[Data extracts Boundary: Start]

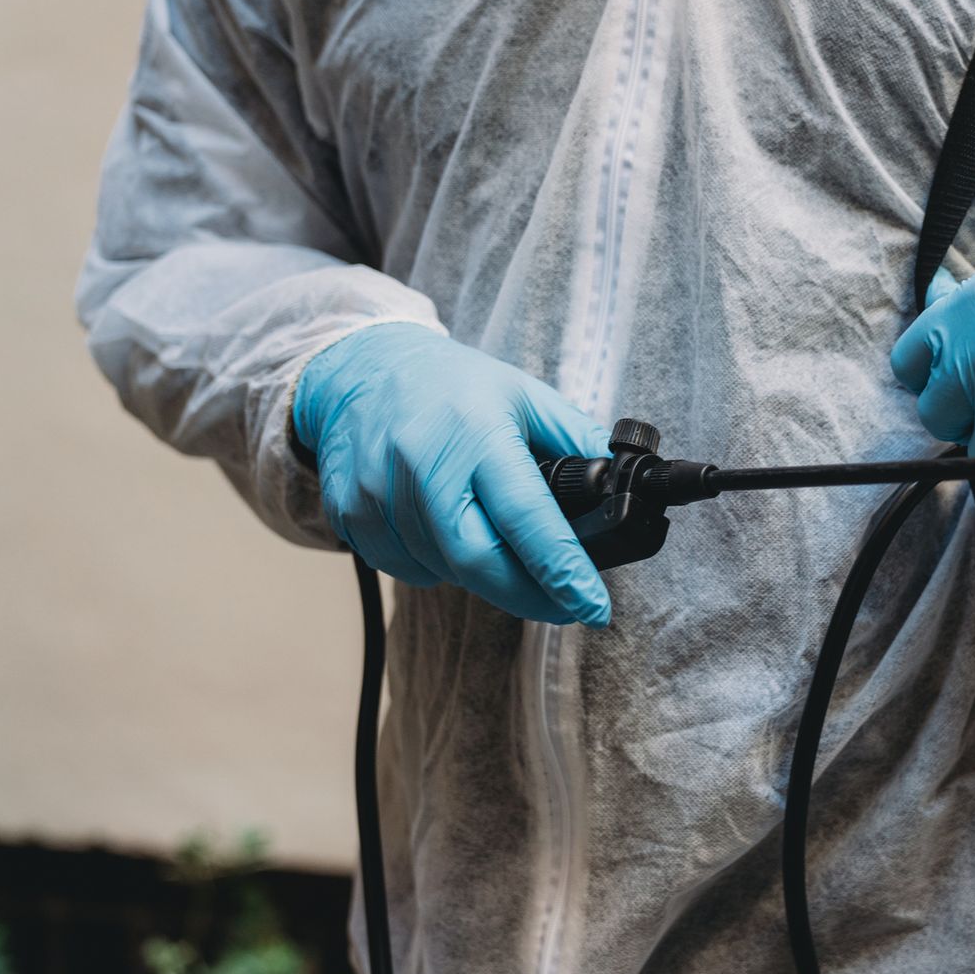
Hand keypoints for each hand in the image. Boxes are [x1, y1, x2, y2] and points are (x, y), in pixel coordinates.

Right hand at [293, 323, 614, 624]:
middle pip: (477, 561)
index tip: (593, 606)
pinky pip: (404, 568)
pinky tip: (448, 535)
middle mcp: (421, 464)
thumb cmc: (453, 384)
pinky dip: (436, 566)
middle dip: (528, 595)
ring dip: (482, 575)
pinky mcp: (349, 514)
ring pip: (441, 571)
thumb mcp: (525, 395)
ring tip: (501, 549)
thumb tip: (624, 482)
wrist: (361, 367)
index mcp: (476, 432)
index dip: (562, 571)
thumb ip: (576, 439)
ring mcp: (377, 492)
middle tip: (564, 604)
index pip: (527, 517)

[Data extracts Boundary: End]
[Data extracts Boundary: Start]

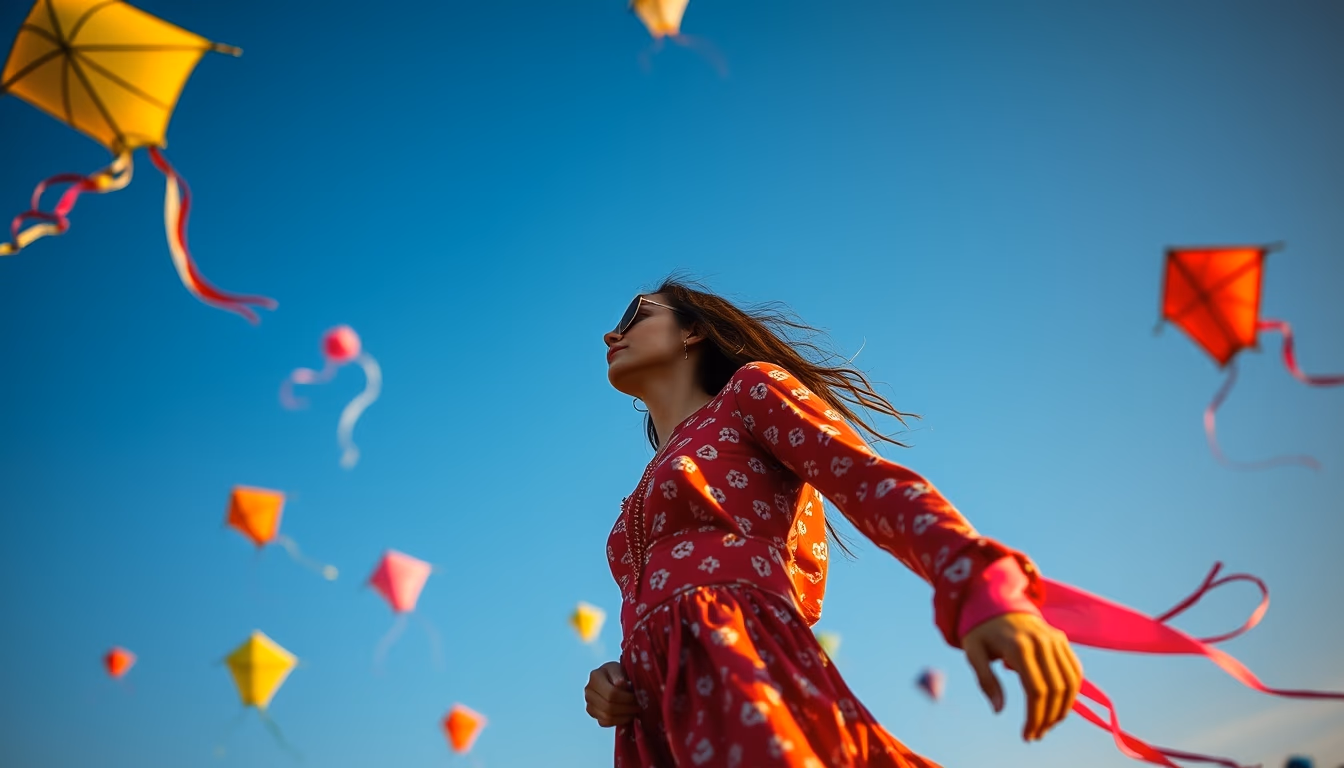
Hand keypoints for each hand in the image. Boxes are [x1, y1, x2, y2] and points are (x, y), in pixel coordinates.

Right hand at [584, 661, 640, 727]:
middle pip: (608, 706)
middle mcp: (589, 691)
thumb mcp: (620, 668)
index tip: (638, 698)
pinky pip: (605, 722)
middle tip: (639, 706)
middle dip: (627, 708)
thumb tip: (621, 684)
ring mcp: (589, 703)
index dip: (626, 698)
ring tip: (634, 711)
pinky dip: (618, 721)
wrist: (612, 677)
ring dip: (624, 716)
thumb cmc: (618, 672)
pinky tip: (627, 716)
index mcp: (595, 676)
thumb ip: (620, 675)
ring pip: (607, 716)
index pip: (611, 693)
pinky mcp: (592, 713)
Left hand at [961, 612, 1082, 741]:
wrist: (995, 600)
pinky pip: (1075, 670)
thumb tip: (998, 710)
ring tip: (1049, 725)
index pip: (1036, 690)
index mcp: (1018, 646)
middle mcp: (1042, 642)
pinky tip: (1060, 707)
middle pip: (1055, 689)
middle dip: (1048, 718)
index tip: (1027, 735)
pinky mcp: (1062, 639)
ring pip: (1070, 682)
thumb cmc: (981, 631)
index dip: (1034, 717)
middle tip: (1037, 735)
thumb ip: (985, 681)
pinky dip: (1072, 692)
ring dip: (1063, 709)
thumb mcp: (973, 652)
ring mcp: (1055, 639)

[Data extracts Boundary: End]

• **Exercise brief**
Above are the records; repeat exactly the lines from the one holding "index tip: (1027, 735)" down to the one holding "ring mcp: (1055, 639)", end lines included.

• **Result for this task**
index tip: (1027, 735)
pinky mcp: (1062, 639)
ring pip: (1070, 682)
thumb cmc: (981, 631)
index dip: (1034, 717)
middle tip: (1037, 735)
thumb ip: (985, 681)
pinky dip: (1072, 692)
ring dip: (1063, 709)
thumb mcp: (973, 652)
ring mcp: (1055, 639)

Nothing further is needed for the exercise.